What is needed is an exact copy of the records below, minus any pictures.

▶ _DATA TO EXAMINE_
- Opening Delimiter -
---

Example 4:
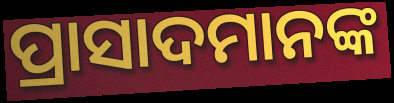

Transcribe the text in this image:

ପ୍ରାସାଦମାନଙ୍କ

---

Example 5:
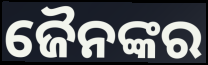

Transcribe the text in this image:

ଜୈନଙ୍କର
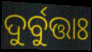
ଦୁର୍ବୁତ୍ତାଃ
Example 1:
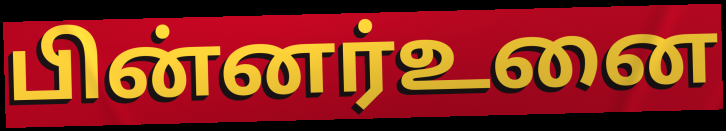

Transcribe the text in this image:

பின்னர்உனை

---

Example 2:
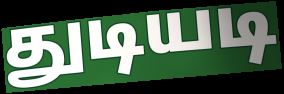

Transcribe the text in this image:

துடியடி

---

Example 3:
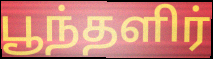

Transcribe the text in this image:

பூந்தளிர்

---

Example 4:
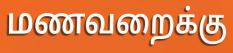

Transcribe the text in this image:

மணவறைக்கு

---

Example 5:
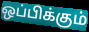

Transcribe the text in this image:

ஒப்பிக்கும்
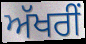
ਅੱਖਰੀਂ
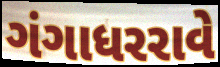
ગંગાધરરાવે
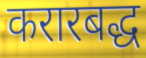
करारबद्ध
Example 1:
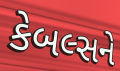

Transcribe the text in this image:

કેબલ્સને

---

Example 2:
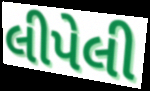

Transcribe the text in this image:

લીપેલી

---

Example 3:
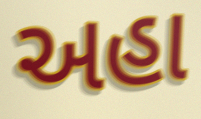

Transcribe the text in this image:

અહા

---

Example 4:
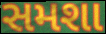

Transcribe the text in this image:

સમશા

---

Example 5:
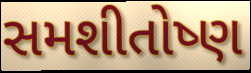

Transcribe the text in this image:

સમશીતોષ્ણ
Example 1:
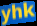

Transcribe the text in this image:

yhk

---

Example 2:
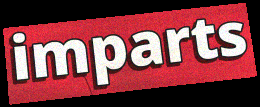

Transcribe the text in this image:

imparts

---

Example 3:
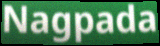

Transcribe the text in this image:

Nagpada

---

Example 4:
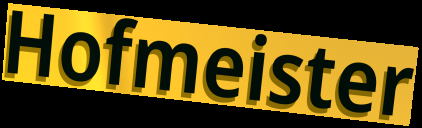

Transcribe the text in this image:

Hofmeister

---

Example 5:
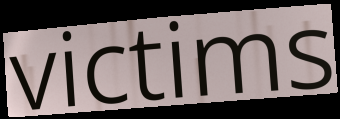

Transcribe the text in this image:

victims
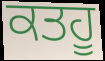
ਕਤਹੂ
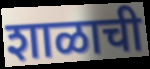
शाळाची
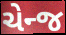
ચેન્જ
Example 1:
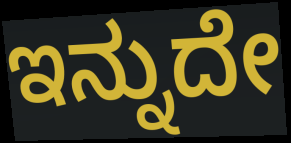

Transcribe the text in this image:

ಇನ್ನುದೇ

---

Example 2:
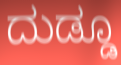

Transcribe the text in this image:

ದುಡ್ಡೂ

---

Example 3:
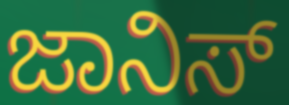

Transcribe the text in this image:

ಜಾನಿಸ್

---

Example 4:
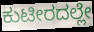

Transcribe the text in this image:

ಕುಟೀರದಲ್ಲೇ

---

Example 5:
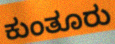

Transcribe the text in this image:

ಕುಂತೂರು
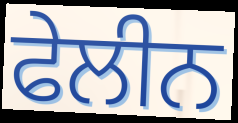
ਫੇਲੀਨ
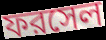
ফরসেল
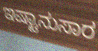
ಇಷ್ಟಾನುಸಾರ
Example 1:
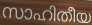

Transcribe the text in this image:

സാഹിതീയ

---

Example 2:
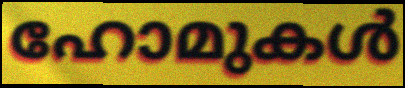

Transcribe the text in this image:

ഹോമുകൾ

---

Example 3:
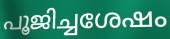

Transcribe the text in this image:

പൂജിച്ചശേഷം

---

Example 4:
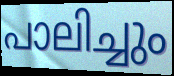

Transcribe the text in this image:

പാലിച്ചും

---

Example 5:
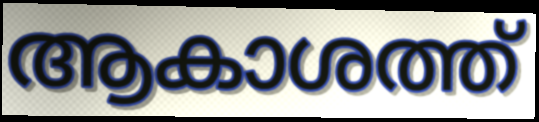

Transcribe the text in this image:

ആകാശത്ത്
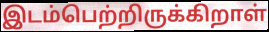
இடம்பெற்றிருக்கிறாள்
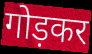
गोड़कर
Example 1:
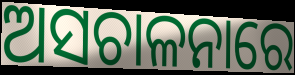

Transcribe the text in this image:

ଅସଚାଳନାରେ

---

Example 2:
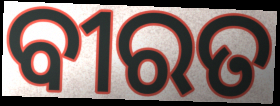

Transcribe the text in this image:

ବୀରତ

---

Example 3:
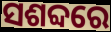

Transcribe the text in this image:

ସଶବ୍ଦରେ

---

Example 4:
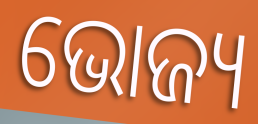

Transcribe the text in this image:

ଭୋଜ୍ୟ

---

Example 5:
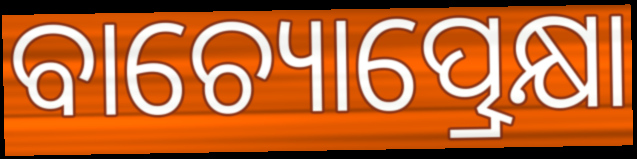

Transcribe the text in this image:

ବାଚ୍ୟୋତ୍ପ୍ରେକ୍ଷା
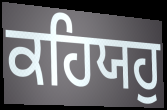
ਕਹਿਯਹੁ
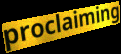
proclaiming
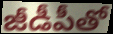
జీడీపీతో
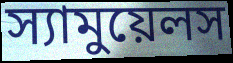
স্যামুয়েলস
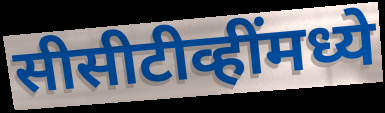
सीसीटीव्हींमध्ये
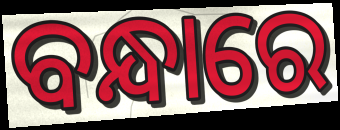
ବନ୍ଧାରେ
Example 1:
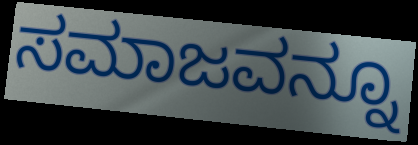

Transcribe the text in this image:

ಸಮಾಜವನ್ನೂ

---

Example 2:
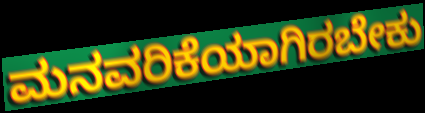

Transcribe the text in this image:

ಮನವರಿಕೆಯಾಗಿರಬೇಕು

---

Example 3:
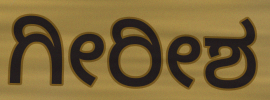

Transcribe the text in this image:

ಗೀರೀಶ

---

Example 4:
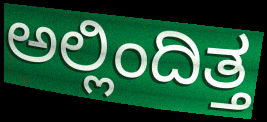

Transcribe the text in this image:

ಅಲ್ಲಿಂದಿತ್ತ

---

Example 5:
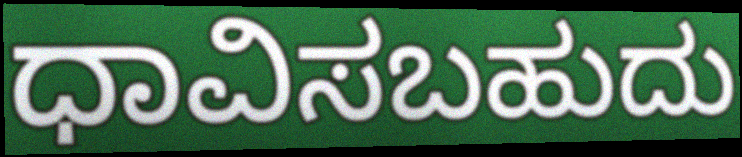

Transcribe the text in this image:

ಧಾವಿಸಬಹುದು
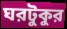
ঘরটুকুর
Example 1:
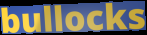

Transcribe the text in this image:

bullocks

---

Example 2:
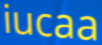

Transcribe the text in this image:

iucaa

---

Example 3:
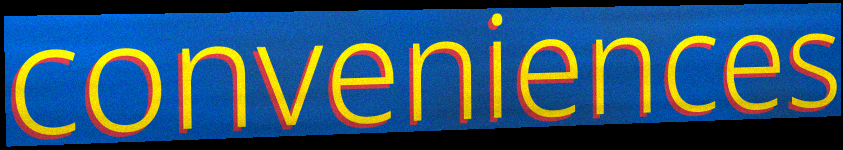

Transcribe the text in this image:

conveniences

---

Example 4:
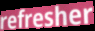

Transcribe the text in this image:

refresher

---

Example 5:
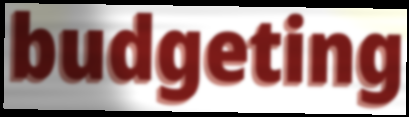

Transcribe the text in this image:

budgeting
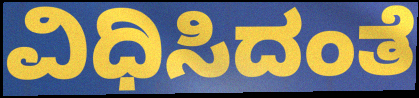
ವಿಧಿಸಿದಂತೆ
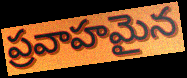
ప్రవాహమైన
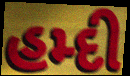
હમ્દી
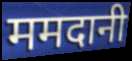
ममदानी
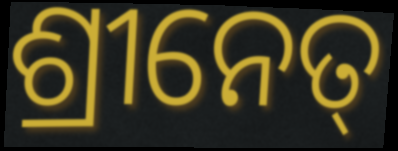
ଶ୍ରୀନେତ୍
- Closing Delimiter -
▶ _SOLUTION FOR THIS TASK_
---

Example 4:

Transcribe the text in this image:

ପ୍ରାସାଦମାନଙ୍କ

---

Example 5:

Transcribe the text in this image:

ଜୈନଙ୍କର
ଦୁର୍ବୁତ୍ତାଃ
Example 1:

Transcribe the text in this image:

பின்னர்உனை

---

Example 2:

Transcribe the text in this image:

துடியடி

---

Example 3:

Transcribe the text in this image:

பூந்தளிர்

---

Example 4:

Transcribe the text in this image:

மணவறைக்கு

---

Example 5:

Transcribe the text in this image:

ஒப்பிக்கும்
ਅੱਖਰੀਂ
ગંગાધરરાવે
करारबद्ध
Example 1:

Transcribe the text in this image:

કેબલ્સને

---

Example 2:

Transcribe the text in this image:

લીપેલી

---

Example 3:

Transcribe the text in this image:

અહા

---

Example 4:

Transcribe the text in this image:

સમશા

---

Example 5:

Transcribe the text in this image:

સમશીતોષ્ણ
Example 1:

Transcribe the text in this image:

yhk

---

Example 2:

Transcribe the text in this image:

imparts

---

Example 3:

Transcribe the text in this image:

Nagpada

---

Example 4:

Transcribe the text in this image:

Hofmeister

---

Example 5:

Transcribe the text in this image:

victims
ਕਤਹੂ
शाळाची
ચેન્જ
Example 1:

Transcribe the text in this image:

ಇನ್ನುದೇ

---

Example 2:

Transcribe the text in this image:

ದುಡ್ಡೂ

---

Example 3:

Transcribe the text in this image:

ಜಾನಿಸ್

---

Example 4:

Transcribe the text in this image:

ಕುಟೀರದಲ್ಲೇ

---

Example 5:

Transcribe the text in this image:

ಕುಂತೂರು
ਫੇਲੀਨ
ফরসেল
ಇಷ್ಟಾನುಸಾರ
Example 1:

Transcribe the text in this image:

സാഹിതീയ

---

Example 2:

Transcribe the text in this image:

ഹോമുകൾ

---

Example 3:

Transcribe the text in this image:

പൂജിച്ചശേഷം

---

Example 4:

Transcribe the text in this image:

പാലിച്ചും

---

Example 5:

Transcribe the text in this image:

ആകാശത്ത്
இடம்பெற்றிருக்கிறாள்
गोड़कर
Example 1:

Transcribe the text in this image:

ଅସଚାଳନାରେ

---

Example 2:

Transcribe the text in this image:

ବୀରତ

---

Example 3:

Transcribe the text in this image:

ସଶବ୍ଦରେ

---

Example 4:

Transcribe the text in this image:

ଭୋଜ୍ୟ

---

Example 5:

Transcribe the text in this image:

ବାଚ୍ୟୋତ୍ପ୍ରେକ୍ଷା
ਕਹਿਯਹੁ
proclaiming
జీడీపీతో
স্যামুয়েলস
सीसीटीव्हींमध्ये
ବନ୍ଧାରେ
Example 1:

Transcribe the text in this image:

ಸಮಾಜವನ್ನೂ

---

Example 2:

Transcribe the text in this image:

ಮನವರಿಕೆಯಾಗಿರಬೇಕು

---

Example 3:

Transcribe the text in this image:

ಗೀರೀಶ

---

Example 4:

Transcribe the text in this image:

ಅಲ್ಲಿಂದಿತ್ತ

---

Example 5:

Transcribe the text in this image:

ಧಾವಿಸಬಹುದು
ঘরটুকুর
Example 1:

Transcribe the text in this image:

bullocks

---

Example 2:

Transcribe the text in this image:

iucaa

---

Example 3:

Transcribe the text in this image:

conveniences

---

Example 4:

Transcribe the text in this image:

refresher

---

Example 5:

Transcribe the text in this image:

budgeting
ವಿಧಿಸಿದಂತೆ
ప్రవాహమైన
હમ્દી
ममदानी
ଶ୍ରୀନେତ୍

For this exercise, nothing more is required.